Brian Biechy, a 25-year veteran of the Lehighton Police Department, has been named the borough's chief of police effective Dec. 21.

Earlier last week, Biechy was named officer-in-charge of the department.

The council named Biechy chief at a special meeting Friday morning.

He succeeds Scott Prebosniak, who was serving as the officer-in-charge for about the last six months. The borough council sought applications for the police chief position, but Prebosniak indicated he wasn't interested.

A total of 14 applicants were received, with Biechy being the unanimous selection.

The council gave final adoption to its 2014 budget which calls for a one-mill tax increase.

Nicole Beckett, borough manager, said this is the first general purpose tax increase since 2011, when a quarter mill was added.Two years ago, there was a two-mill tax hike but it was strictly for assisting with the financing the construction of a new fire station.

She said in the last eight years taxes have increased just 2.25 mills, which includes the fire station construction project increase.

Council had agreed to place one mill of tax on for security in borough hall, projects and systems for employee accountability. There is also an increase in costs in employee benefits including health care and pension.

The council also adopted a local services tax, which is $52 per year, replacing its $10 occupational privilege tax. The Local Services Tax is expected to bring in an additional $50,000 in revenue. That revenue is allocated for public safety and public works.

Beckett said, "We are one of the last municipalities in Carbon County to increase the tax. Our intentions for the revenue in 2014 are to be used for the purchase of a new police car, evidence processing equipment, police supply, fire department supply and training and public works supply and equipment."

No TV cable franchise fee was included in the budget. Last month, the council directed its solicitor, Attorney James Nanovic, to look into an ordinance regarding a 5 percent cable franchise fee.

"While Lehighton may be better off, the residents receive many services that other local municipalities do not provide," Beckett said. "Our electric rates are comparable to other publicly owned small utilities and investor owned utilities as displayed in the 2012 charts. The residents receive excellent customer service, minimal outages, and quick response time. The borough has assets uncommon in Carbon County. We are not paying thousands of dollars for street lights, our electric department maintains the borough buildings and we can complete a lot of projects in house."

She added, "While L&P contributes hundreds of thousands of dollars to the general fund, this offsets property tax increases. Electric bills are paid y all residents compared to those who own property. We have infrastructure, parks, a large police department, new buildings and much more to pride ourselves in.
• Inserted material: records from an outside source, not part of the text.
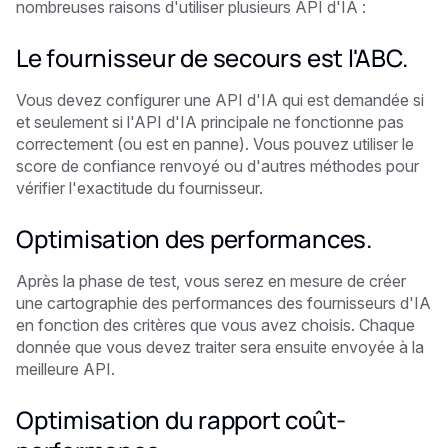
nombreuses raisons d'utiliser plusieurs API d'IA :
Le fournisseur de secours est l'ABC.
Vous devez configurer une API d'IA qui est demandée si
et seulement si l'API d'IA principale ne fonctionne pas
correctement (ou est en panne). Vous pouvez utiliser le
score de confiance renvoyé ou d'autres méthodes pour
vérifier l'exactitude du fournisseur.
Optimisation des performances.
Après la phase de test, vous serez en mesure de créer
une cartographie des performances des fournisseurs d'IA
en fonction des critères que vous avez choisis. Chaque
donnée que vous devez traiter sera ensuite envoyée à la
meilleure API.
Optimisation du rapport coût-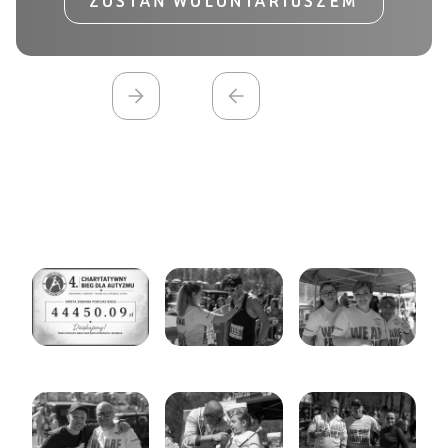
ZOSTAŃ WOLONTARIUSZEM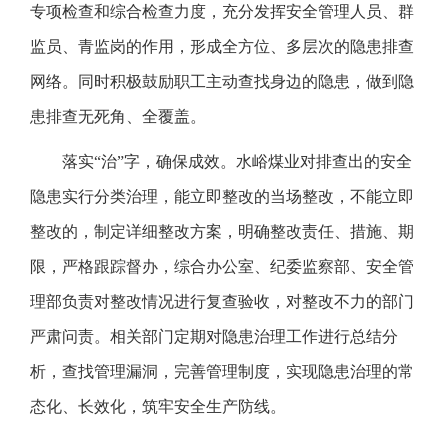
专项检查和综合检查力度，充分发挥安全管理人员、群
监员、青监岗的作用，形成全方位、多层次的隐患排查
网络。同时积极鼓励职工主动查找身边的隐患，做到隐
患排查无死角、全覆盖。
落实“治”字，确保成效。水峪煤业对排查出的安全
隐患实行分类治理，能立即整改的当场整改，不能立即
整改的，制定详细整改方案，明确整改责任、措施、期
限，严格跟踪督办，综合办公室、纪委监察部、安全管
理部负责对整改情况进行复查验收，对整改不力的部门
严肃问责。相关部门定期对隐患治理工作进行总结分
析，查找管理漏洞，完善管理制度，实现隐患治理的常
态化、长效化，筑牢安全生产防线。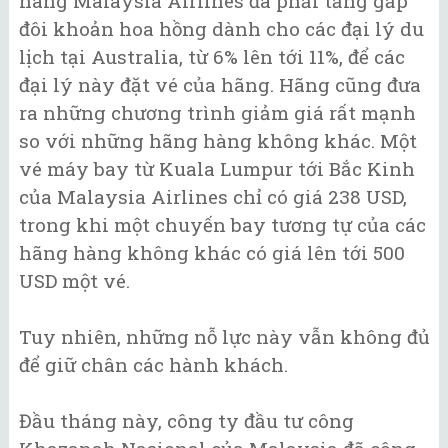
hãng Malaysia Airlines đã phải tăng gấp
đôi khoản hoa hồng dành cho các đại lý du
lịch tại Australia, từ 6% lên tới 11%, để các
đại lý này đặt vé của hãng. Hãng cũng đưa
ra những chương trình giảm giá rất mạnh
so với những hãng hàng không khác. Một
vé máy bay từ Kuala Lumpur tới Bắc Kinh
của Malaysia Airlines chỉ có giá 238 USD,
trong khi một chuyến bay tương tự của các
hãng hàng không khác có giá lên tới 500
USD một vé.
Tuy nhiên, những nỗ lực này vẫn không đủ
để giữ chân các hành khách.
Đầu tháng này, công ty đầu tư công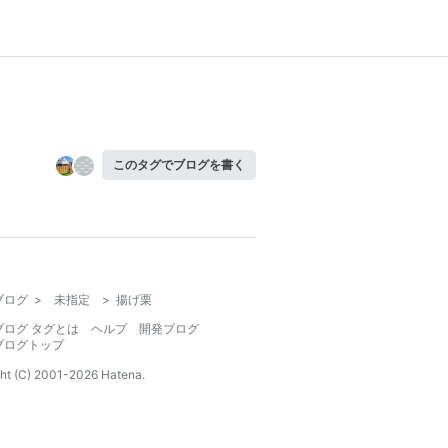
このタグでブログを書く
ブログ
>
未指定
>
揚げ栗
ブログ タグとは
ヘルプ
開発ブログ
ブログトップ
ht (C) 2001-
2026
Hatena.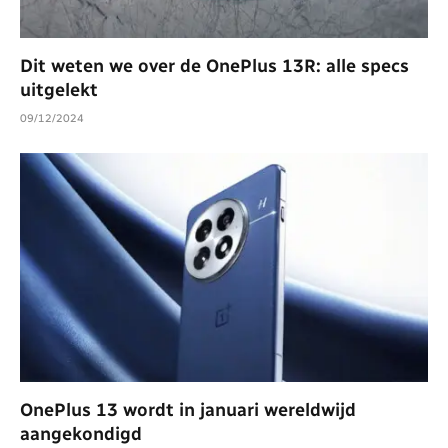
Dit weten we over de OnePlus 13R: alle specs
uitgelekt
09/12/2024
OnePlus 13 wordt in januari wereldwijd
aangekondigd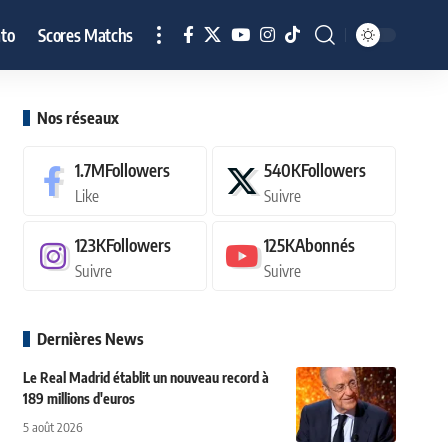
to
Scores Matchs
Nos réseaux
1.7M
Followers
540K
Followers
Like
Suivre
123K
Followers
125K
Abonnés
Suivre
Suivre
Dernières News
Le Real Madrid établit un nouveau record à
189 millions d'euros
5 août 2026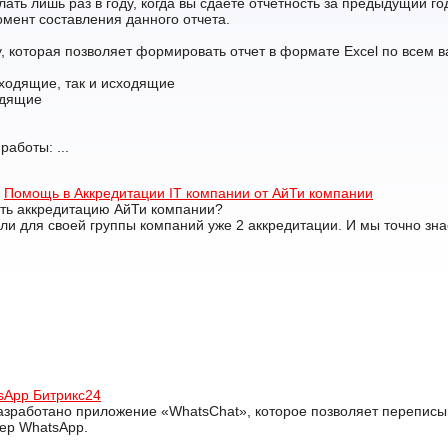
ать лишь раз в году, когда вы сдаете отчетность за предыдущий год,
мент составления данного отчета.
 которая позволяет формировать отчет в формате Excel по всем 
 входящие, так и исходящие
одящие
работы: ...
Помощь в Аккредитации IT компании от АйТи компании
ить аккредитацию АйТи компании?
и для своей группы компаний уже 2 аккредитации. И мы точно зна
sApp Битрикс24
зработано приложение «WhatsChat», которое позволяет переписы
жер WhatsApp.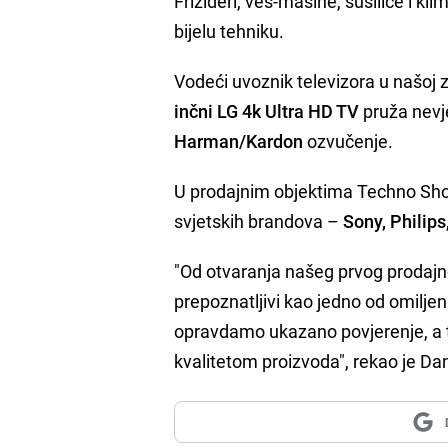
Frižideri, veš-mašine, sušilice i klim
bijelu tehniku.
Vodeći uvoznik televizora u našoj z
inčni LG 4k Ultra HD TV
pruža nevje
Harman/Kardon
ozvučenje.
U prodajnim objektima Techno Shop
svjetskih brandova –
Sony, Philips
"Od otvaranja našeg prvog prodajn
prepoznatljivi kao jedno od omiljen
opravdamo ukazano povjerenje, a t
kvalitetom proizvoda", rekao je D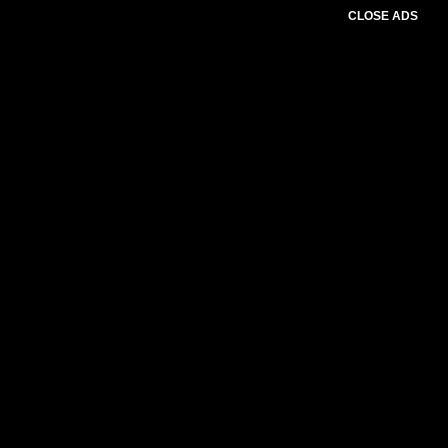
CLOSE ADS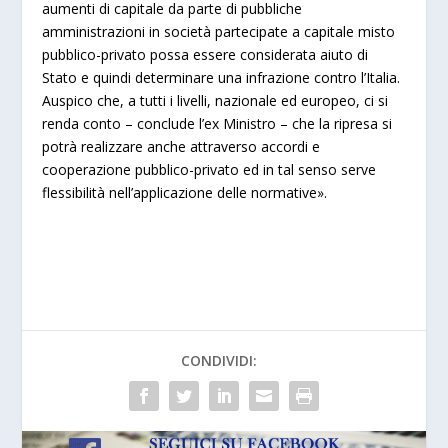
aumenti di capitale da parte di pubbliche
amministrazioni in società partecipate a capitale misto
pubblico-privato possa essere considerata aiuto di
Stato e quindi determinare una infrazione contro l’Italia.
Auspico che, a tutti i livelli, nazionale ed europeo, ci si
renda conto – conclude l’ex Ministro – che la ripresa si
potrà realizzare anche attraverso accordi e
cooperazione pubblico-privato ed in tal senso serve
flessibilità nell’applicazione delle normative».
CONDIVIDI: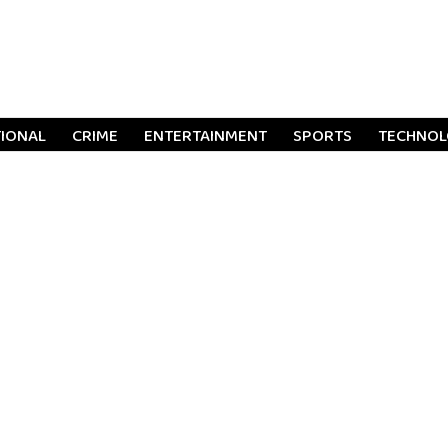
TIONAL
CRIME
ENTERTAINMENT
SPORTS
TECHNO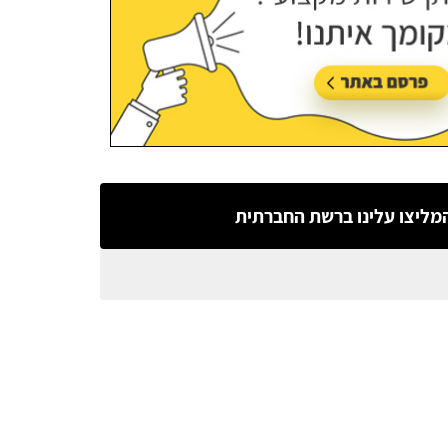
מליצו עלינו ברשת החברתית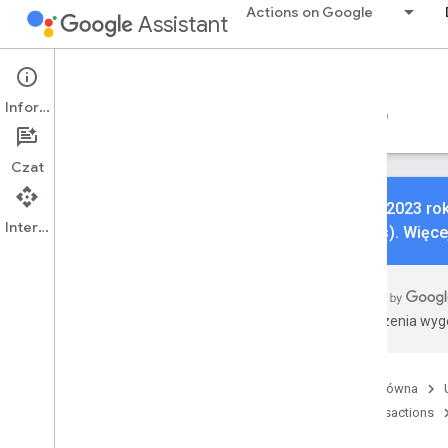
Actions on Google
Assistant
Conversational Actions
Transactions
Informacje
Przewodniki
Materiały referencyjne
Sample
Czat
3 maja 2023 ro
Interfejs API
Actions). Więce
Interfejs Orders API
Przegląd
Interfejs API w wersji 3
Tłumaczenia wyge
Zasoby REST
zamówienia
Przegląd
Strona główna
create
With
Custom
Token
,
Transactions
patch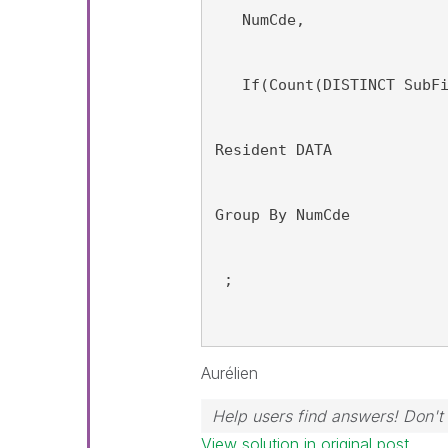
   NumCde,
   If(Count(DISTINCT SubF
Resident DATA
Group By NumCde
 ;
Aurélien
Help users find answers! Don't 
View solution in original post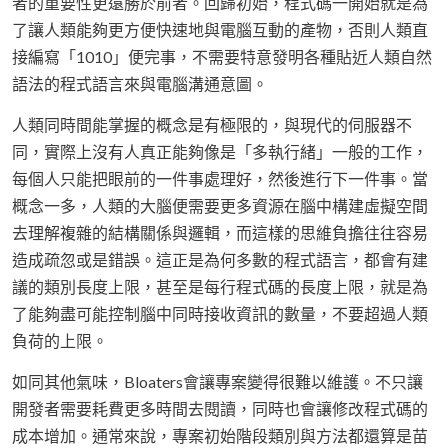
者的重要性更遠勝於前者。回歸初始，程式碼一開始就是為
了讓人類能夠更方便快速地與電腦互動的產物，否則人類直
接編寫「1010」便完事，不需要特意發明各種貼近人類自然
語法的程式語言來與電腦溝通意圖。
人類同時間能掌握的概念是有極限的，與現代的伺服器不
同，實際上沒有人真正能夠像是「多執行緒」一般的工作，
每個人只能把眼前的一件事處理好，然後進行下一件事。當
概念一多，人類的大腦便需要更多資源在腦中構建虛擬空間
去理解複雜的結構關係與邏輯，而這樣的思維負擔往往容易
造成疏忽或是錯誤。這正是為何多數的程式語言，都會有建
議的類別長度上限，甚至是每行程式碼的長度上限，就是為
了能夠盡可能控制腦中同時接收資訊的數量，不要超過人類
負荷的上限。
如同其他氣味，Bloaters會讓專案變得很難以維護。不只讓
開發者需要耗費更多時間去閱讀，同時也會讓修改程式碼的
成本增加。通常來說，專案初始階段類別與方法都還算是苗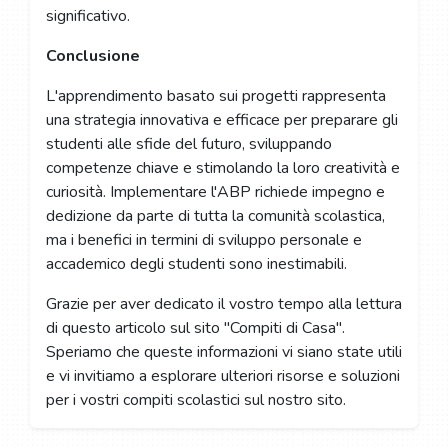
significativo.
Conclusione
L'apprendimento basato sui progetti rappresenta
una strategia innovativa e efficace per preparare gli
studenti alle sfide del futuro, sviluppando
competenze chiave e stimolando la loro creatività e
curiosità. Implementare l'ABP richiede impegno e
dedizione da parte di tutta la comunità scolastica,
ma i benefici in termini di sviluppo personale e
accademico degli studenti sono inestimabili.
Grazie per aver dedicato il vostro tempo alla lettura
di questo articolo sul sito "Compiti di Casa".
Speriamo che queste informazioni vi siano state utili
e vi invitiamo a esplorare ulteriori risorse e soluzioni
per i vostri compiti scolastici sul nostro sito.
"While other municipalities struggle, we attempt to maintain a fine line on property tax and use our resources to the best of our abilities. Ten percent of the total real estate tax is received by the borough. Carbon County is receiving 16 percent and the Lehighton Area School District is receiving 74 percent of the total real estate revenue.

"Lehighton Borough Council has avoided increasing taxes for many years. There are no doubts an increase is unpopular but by no means is it unjustified. Our budget highlights and explains all line items. We remain accountable to the residents of the borough and pride ourselves in maintaining a straight-forward budget."